“I have been crucified with Christ; and it is no longer I who live, but Christ lives in me; and the life which I now live in the flesh I live by faith in the Son of God who loved me and gave Himself up for me.” Galatians 2:20
One morning I saw a lone autumn leaf on a tree, dry and brown and crinkled up, a shell of what it once had been. Even the beauty of the fall colors had left. A light breeze was blowing and the leaf was vigorously moving back and forth on its branch. It seemed as if it would be pulled from the tree and tumble to the ground at any time. Yet it remained on the branch. It seemed sad, a silly sadness perhaps, but one when you see a plant wither and die, the end of that life. Soon it would lose its hold, drop to the ground, and be crushed by passing footsteps, never to be alive or green or attached to the tree. The tree would go on, but the leaf would not.

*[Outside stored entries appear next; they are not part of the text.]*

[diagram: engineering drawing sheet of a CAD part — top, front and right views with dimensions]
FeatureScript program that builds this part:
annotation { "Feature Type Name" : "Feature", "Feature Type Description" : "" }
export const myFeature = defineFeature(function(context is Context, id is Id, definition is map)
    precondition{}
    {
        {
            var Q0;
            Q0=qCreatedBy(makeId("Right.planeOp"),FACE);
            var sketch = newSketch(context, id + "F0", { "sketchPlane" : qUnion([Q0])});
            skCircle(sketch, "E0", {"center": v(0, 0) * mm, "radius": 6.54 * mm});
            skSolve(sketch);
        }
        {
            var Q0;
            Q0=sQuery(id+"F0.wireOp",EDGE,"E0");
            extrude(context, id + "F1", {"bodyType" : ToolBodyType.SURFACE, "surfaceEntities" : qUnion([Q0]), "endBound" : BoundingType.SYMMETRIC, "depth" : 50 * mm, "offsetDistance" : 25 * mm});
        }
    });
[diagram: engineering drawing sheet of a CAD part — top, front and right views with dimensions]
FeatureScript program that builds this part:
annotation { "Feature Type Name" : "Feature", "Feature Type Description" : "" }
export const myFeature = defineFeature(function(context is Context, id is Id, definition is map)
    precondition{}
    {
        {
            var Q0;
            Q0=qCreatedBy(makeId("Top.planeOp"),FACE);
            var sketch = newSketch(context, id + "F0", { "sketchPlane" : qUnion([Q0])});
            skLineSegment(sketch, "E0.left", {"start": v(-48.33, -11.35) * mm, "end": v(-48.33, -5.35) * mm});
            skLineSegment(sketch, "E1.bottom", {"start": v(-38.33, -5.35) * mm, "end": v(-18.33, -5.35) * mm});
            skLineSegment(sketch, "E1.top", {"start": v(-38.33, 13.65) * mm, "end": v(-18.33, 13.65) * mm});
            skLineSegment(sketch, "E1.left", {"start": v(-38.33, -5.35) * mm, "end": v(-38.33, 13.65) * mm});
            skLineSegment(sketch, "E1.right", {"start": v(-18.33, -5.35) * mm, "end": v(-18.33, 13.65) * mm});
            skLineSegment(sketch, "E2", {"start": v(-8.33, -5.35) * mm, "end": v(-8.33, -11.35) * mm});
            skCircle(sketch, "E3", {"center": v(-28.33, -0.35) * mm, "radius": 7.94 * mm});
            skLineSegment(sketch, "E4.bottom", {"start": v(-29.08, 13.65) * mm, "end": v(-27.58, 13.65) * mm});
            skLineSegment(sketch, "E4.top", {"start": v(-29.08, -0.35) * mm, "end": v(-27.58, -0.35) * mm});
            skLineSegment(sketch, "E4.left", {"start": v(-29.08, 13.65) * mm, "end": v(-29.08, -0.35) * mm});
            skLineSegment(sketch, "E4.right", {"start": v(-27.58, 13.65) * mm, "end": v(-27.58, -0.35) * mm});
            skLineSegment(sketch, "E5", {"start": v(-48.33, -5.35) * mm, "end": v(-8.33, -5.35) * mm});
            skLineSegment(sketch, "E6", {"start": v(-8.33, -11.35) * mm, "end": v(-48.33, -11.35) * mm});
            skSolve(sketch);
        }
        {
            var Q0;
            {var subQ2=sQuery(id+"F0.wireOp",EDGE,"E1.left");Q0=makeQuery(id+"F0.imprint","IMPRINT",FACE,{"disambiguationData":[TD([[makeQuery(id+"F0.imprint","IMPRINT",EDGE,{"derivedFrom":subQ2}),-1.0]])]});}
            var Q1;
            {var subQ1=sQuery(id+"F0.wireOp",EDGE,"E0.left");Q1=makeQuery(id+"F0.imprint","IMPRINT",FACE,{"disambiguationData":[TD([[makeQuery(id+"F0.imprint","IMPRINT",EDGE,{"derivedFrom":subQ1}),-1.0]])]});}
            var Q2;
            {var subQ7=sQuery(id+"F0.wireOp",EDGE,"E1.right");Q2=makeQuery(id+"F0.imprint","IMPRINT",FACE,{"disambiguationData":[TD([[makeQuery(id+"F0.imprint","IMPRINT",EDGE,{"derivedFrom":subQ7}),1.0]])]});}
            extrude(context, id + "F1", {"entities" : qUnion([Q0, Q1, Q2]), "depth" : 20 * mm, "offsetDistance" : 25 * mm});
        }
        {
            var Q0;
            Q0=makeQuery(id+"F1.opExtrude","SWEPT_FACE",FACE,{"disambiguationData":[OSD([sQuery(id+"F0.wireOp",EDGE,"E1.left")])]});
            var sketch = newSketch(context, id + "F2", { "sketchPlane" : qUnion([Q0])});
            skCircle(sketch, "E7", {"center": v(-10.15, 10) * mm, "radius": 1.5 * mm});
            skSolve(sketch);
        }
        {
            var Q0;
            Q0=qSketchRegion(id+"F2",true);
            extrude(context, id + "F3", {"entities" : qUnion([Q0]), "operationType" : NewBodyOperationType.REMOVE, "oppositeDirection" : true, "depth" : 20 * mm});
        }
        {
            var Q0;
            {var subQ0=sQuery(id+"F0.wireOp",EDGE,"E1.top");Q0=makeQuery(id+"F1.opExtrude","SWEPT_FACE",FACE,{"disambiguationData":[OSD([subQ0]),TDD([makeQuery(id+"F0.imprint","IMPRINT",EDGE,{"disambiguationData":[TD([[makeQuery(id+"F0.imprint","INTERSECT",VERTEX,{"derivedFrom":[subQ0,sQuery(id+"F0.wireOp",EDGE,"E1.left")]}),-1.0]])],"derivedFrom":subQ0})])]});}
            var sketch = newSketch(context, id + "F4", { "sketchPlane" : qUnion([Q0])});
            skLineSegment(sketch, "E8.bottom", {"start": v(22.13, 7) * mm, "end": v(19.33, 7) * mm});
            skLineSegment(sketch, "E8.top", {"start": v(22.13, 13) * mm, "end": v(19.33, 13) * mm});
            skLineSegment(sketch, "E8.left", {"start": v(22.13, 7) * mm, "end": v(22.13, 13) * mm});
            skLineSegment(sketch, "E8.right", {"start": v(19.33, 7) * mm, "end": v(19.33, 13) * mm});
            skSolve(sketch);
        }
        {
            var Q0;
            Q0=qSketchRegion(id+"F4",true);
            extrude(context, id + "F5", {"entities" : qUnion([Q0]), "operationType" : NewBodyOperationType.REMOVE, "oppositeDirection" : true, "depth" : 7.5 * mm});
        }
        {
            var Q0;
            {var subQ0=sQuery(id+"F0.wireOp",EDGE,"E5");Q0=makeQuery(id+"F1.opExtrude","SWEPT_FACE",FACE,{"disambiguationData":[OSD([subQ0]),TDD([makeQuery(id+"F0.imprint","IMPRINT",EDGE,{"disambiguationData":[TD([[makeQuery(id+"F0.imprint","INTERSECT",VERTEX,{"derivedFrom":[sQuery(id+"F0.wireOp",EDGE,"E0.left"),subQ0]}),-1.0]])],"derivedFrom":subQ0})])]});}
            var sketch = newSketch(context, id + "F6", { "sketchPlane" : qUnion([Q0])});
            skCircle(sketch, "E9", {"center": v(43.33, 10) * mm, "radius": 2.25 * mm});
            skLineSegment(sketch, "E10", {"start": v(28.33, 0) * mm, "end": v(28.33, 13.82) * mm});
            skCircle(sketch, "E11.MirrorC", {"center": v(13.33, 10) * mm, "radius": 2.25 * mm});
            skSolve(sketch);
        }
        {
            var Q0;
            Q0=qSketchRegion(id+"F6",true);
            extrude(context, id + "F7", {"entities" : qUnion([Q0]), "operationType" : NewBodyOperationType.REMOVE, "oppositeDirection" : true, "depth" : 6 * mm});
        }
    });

But then I thought of what would happen to that leaf. In its crumbled state, it would become part of the ground beneath it, merging with it and giving up its remaining nutrients for a greater whole. It would nourish the soil, if even only a little and perhaps re-emerge in a blade of grass, a flower, or maybe even in another leaf. Its life wasn’t over. It was about to have a new beginning, one that might give it a life with more of an impact on its surroundings than the one before, a life more glorious.
Isn’t that what I wanted – to die to self and live for God and others?! To get so lost in my reason to be here and so forget myself that I would be willing to give all I could just to love as many as I could. My family. My friends. Even those I see as I face my day.
This morning the leaf is gone. May this be the day I finally give up my hold on whatever keeps me from my destiny in God’s will.